Steven D'Aprano writes:

 > The hashability requirement for sets is, in a sense, an implementation 
 > detail. It might be a requirement for sets in Python the language, 
 > but its not a requirement for abstract "sets of values".
 > 
 > In this case, they need to be multisets, since 
 > 
 > {'a': 1, 'b': 2, 'c': 1}.values() != {'a': 1, 'b': 2, 'c': 2}.values()
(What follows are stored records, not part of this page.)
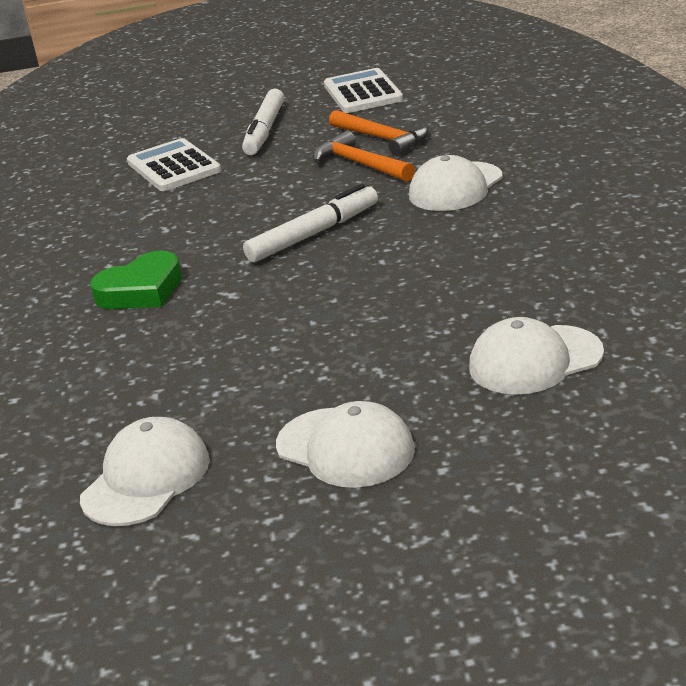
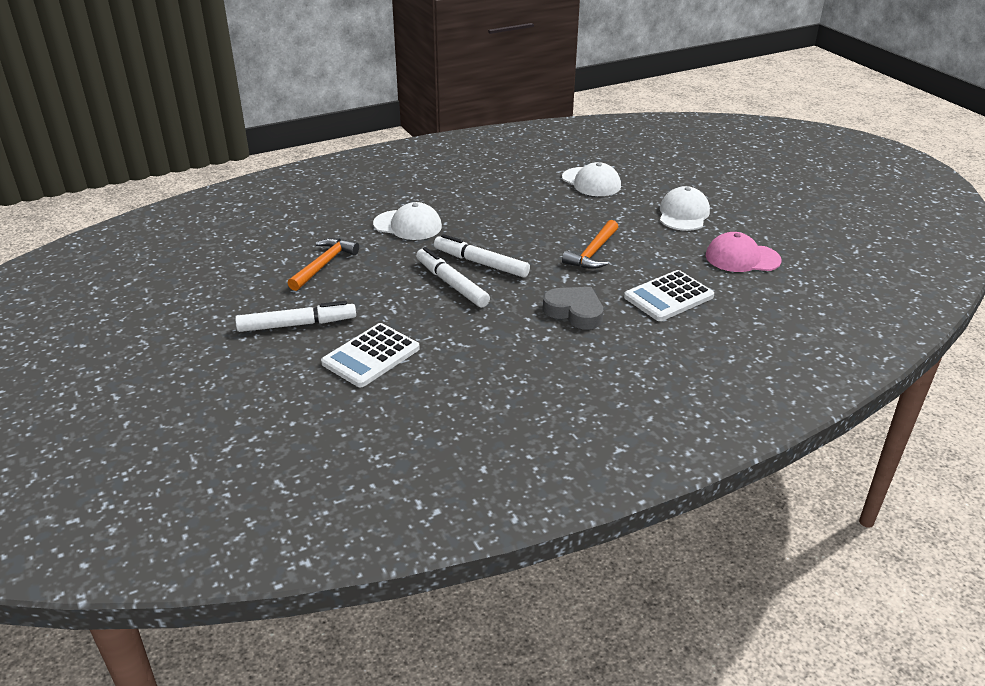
camera: 115 degrees left, 5 degrees up
(141, 290) = (574, 312): green heart -> grey heart
(146, 479) = (742, 258): white cap -> pink cap
(276, 213) = (452, 284): none -> white marker
(360, 164) = (370, 265): orange hammer -> orange hammer (593, 252)
(363, 93) = (220, 291): white calculator -> white calculator (668, 297)

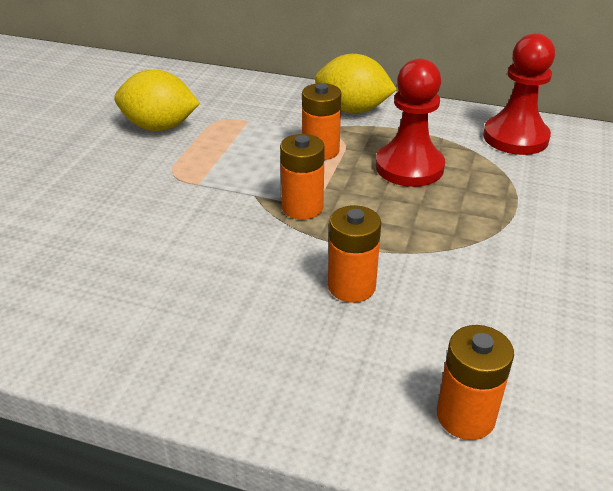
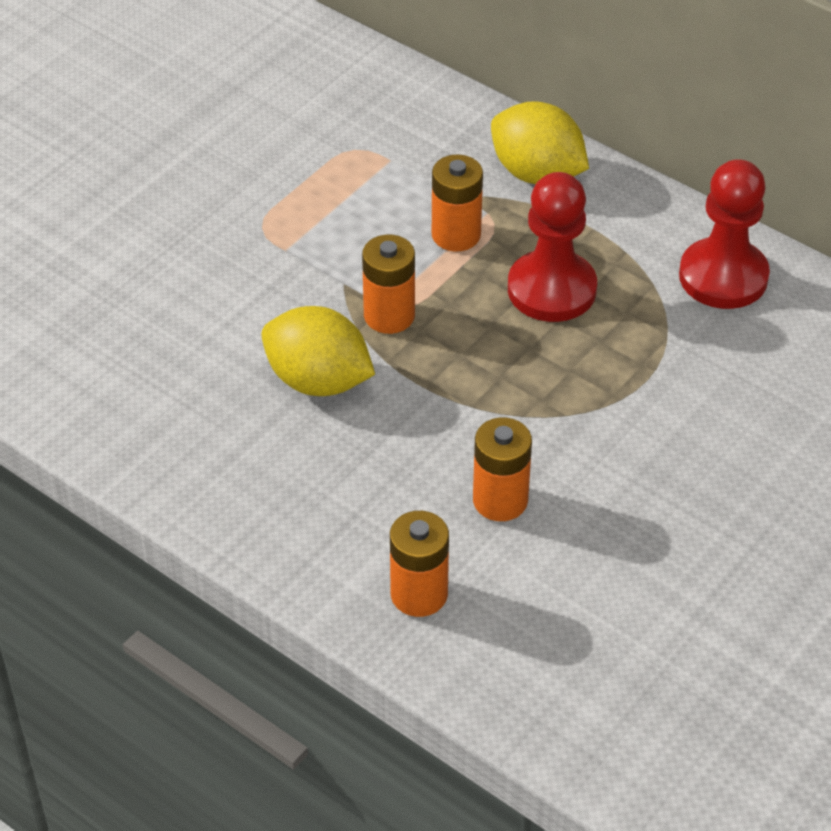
camera: 20 degrees right, 10 degrees up
(159, 127) = (273, 144): yellow lemon -> yellow lemon (318, 381)
(351, 286) = (389, 432): orange battery -> orange battery (500, 500)

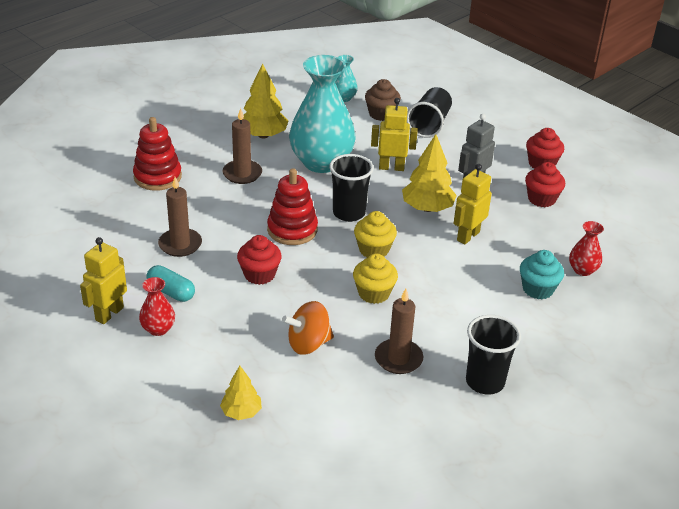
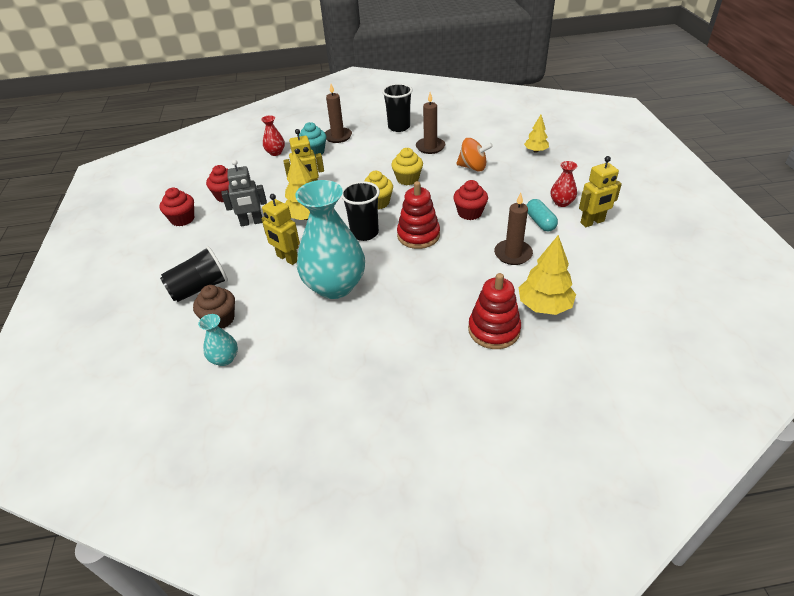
camera: 140 degrees left, 5 degrees up
(242, 174) = (413, 301): brown candle -> brown candle (338, 136)
(263, 135) = (353, 341): yellow tree -> yellow tree (544, 306)

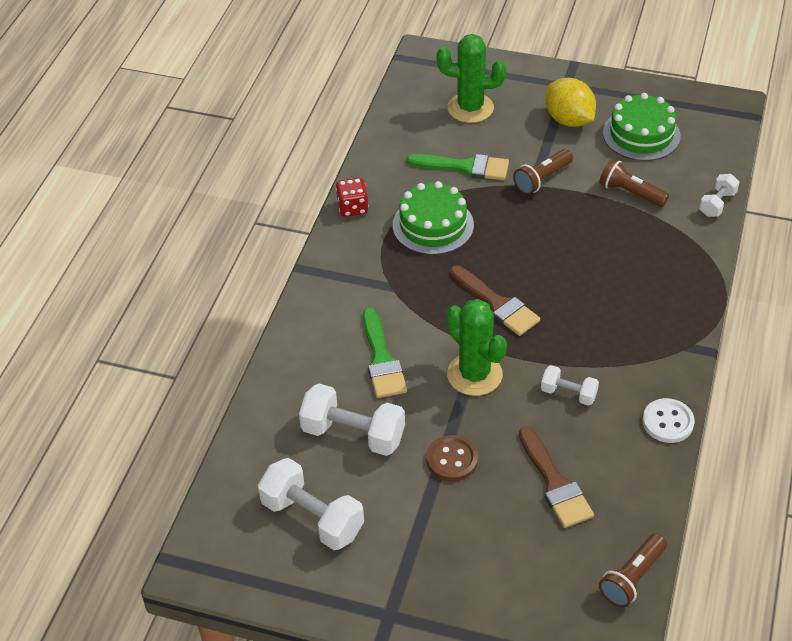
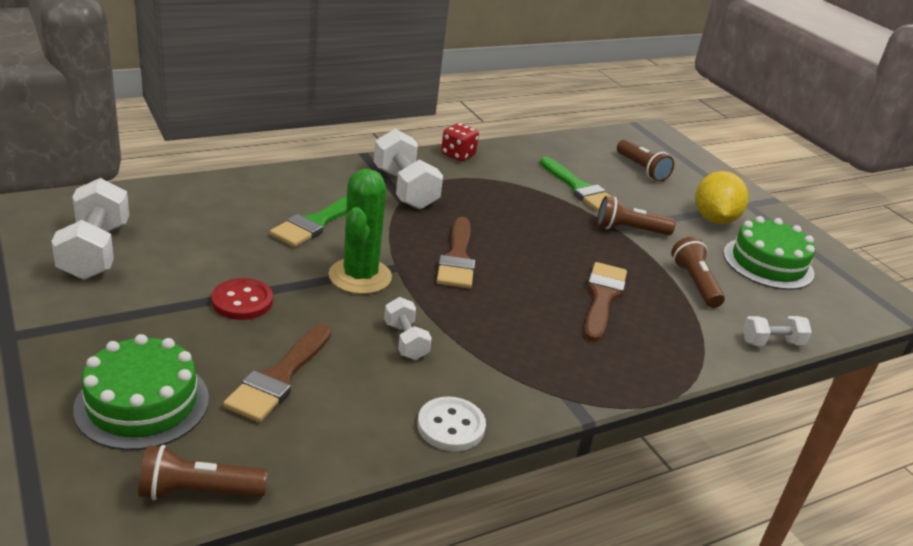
camera: 40 degrees right, 15 degrees down
(353, 434) = (215, 238): white dumbbell -> white dumbbell (405, 189)
(433, 225) = (495, 195): green cake -> green cake (142, 403)
(452, 459) = (242, 301): brown button -> red button
(470, 108) = (641, 169): green cactus -> brown flashlight
(606, 255) = (602, 298): none -> brown brush

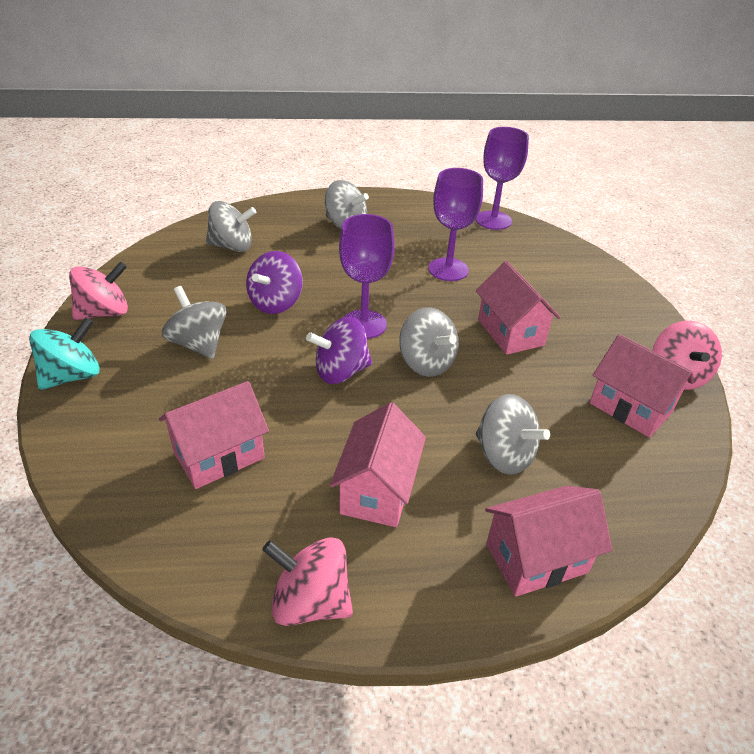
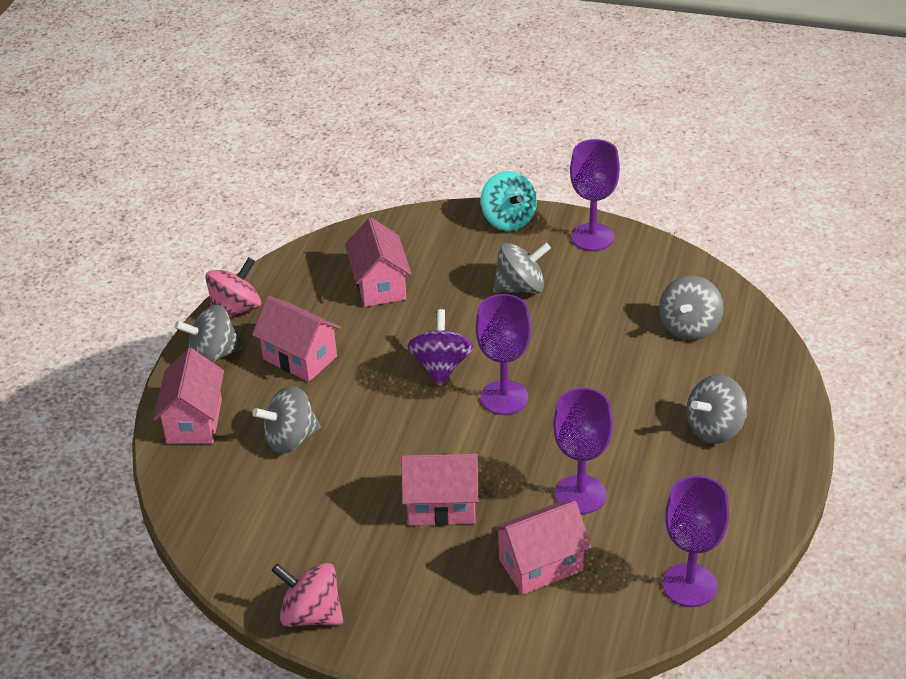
camera: 115 degrees right, 0 degrees up
(104, 313) = (592, 237): pink spinning top -> purple goblet
(276, 303) = (566, 343): purple spinning top -> none
(426, 363) = (426, 426): grey spinning top -> grey spinning top (213, 355)
(630, 408) = (292, 551): pink house -> pink house (540, 565)

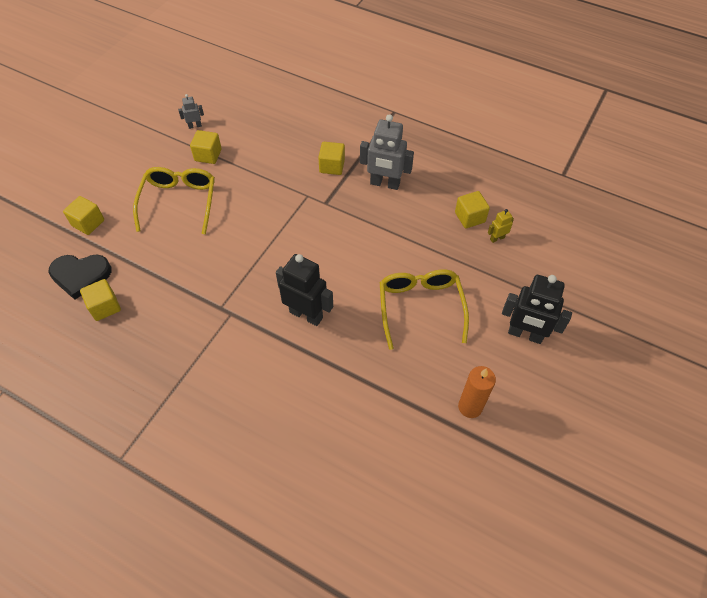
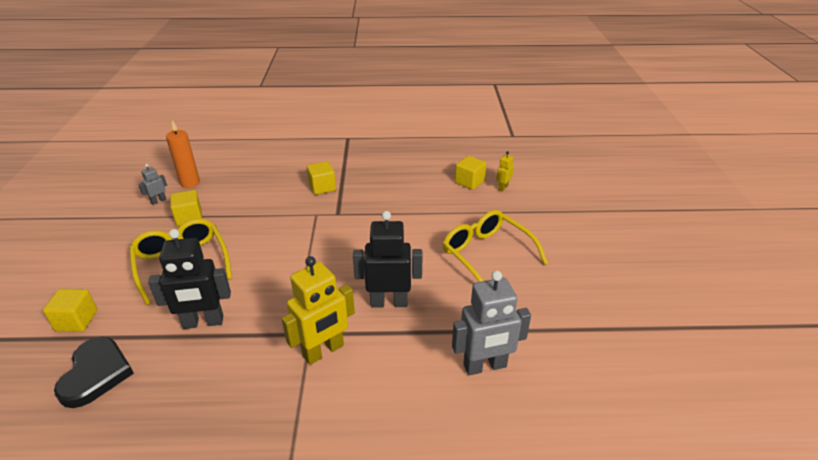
camera: 30 degrees left, 20 degrees down
(80, 275) = (96, 374): black heart -> black heart turned 60 degrees counterclockwise
(105, 307) = (149, 391): yellow cube -> none
(231, 334) = (323, 351): none -> yellow robot
(385, 184) = (380, 184): grey robot -> grey robot (485, 366)
(470, 407) = (595, 308): orange candle -> orange candle (190, 183)
(525, 334) = (584, 239): black robot -> black robot (203, 322)

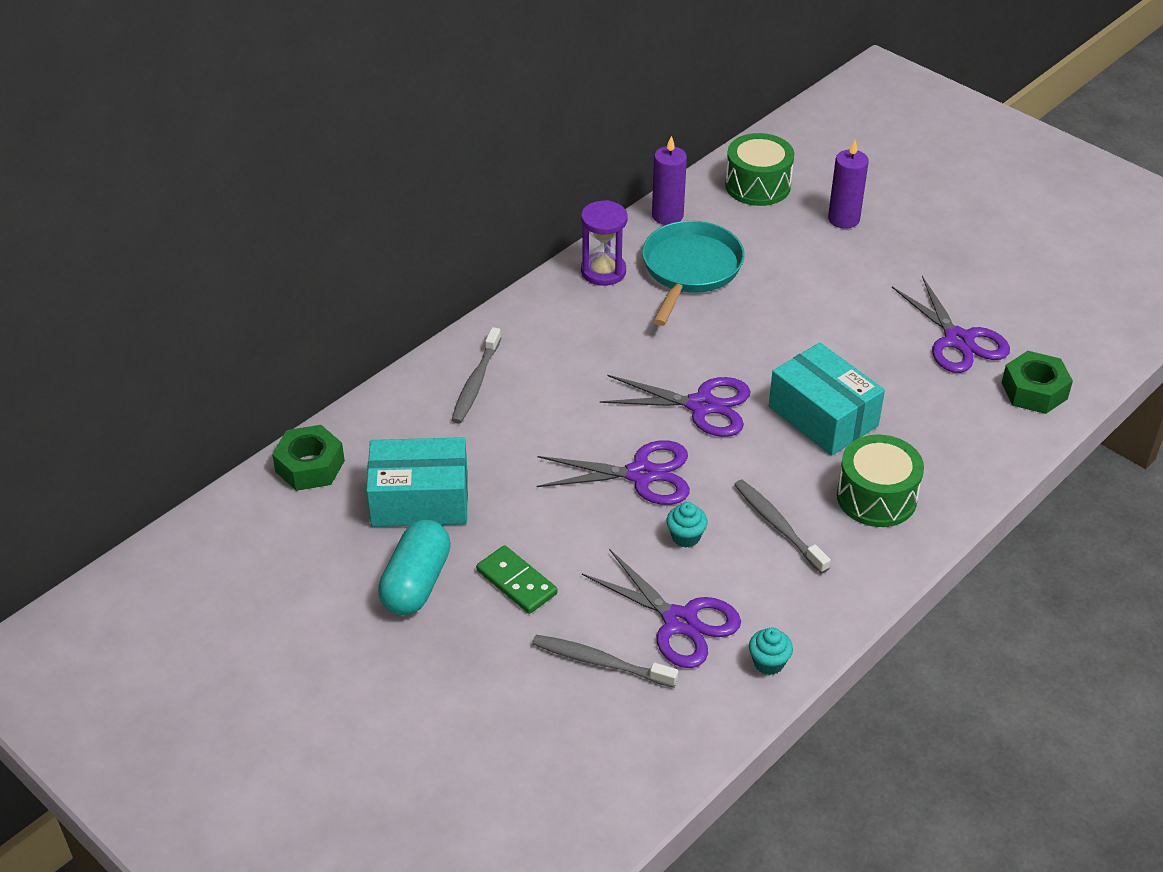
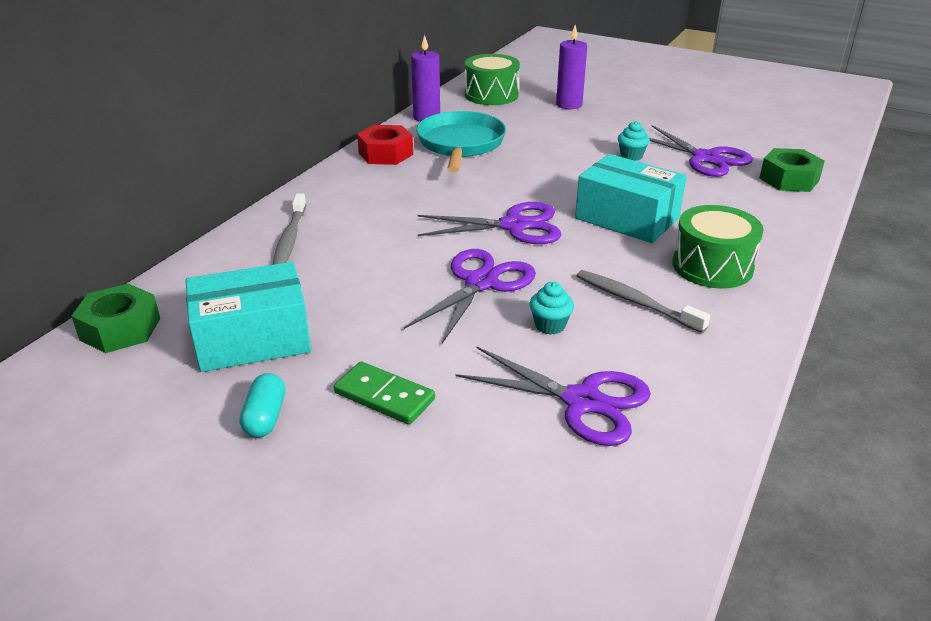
camera: 15 degrees left, 10 degrees down
(416, 583) = (265, 417): turquoise capsule -> turquoise capsule, size x0.58
(600, 662) = (512, 459): grey toothbrush -> none
(603, 271) = (386, 154): purple hourglass -> red nut
(641, 474) = (481, 283): purple scissors -> purple scissors turned 45 degrees counterclockwise
(768, 663) = (699, 423): turquoise cupcake -> turquoise cupcake (631, 156)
They don't *need* to be multisets.  I would want a comparison of
values views to be a comparison of images as sets in many cases.  On
the other hand, if I'm asking if two random variables have the same
distribution, I would want a comparison of multisets.  And for
stochastic processes, I'd want a list, not a multiset.  (Sorry for the
technical jargon, there are probably similar examples from other, more
realistic domains.)

So I think I'm in David's camp (from __future__ import
<CAEbHw4aZ--0t32ORbzVYb4PgYjFNN2=P9ooW_XPDxp-Yv=s...@mail.gmail.com>):
we should inherit __eq__, and if we do anything more, we should provide
functions that either do the comparisons correctly (i.e., generalizing
set and multiset to non-hashable values), or very efficiently.

 > Let's start with the minimal change we have suggested: that two views 
 > should be considered equal if they both belong to the same dict.
 > 
 > assert d.values() == d.values()
 > 
 > Currently that assertion fails. Should it? Putting aside the convenience 
 > of "do nothing, just inherit the object.__eq__ behaviour" do you think 
 > that the current behaviour is *correct*?

No, I don't.  Do you think the proposed behavior (extending equality
to views of the same dict, and only that) is *useful*?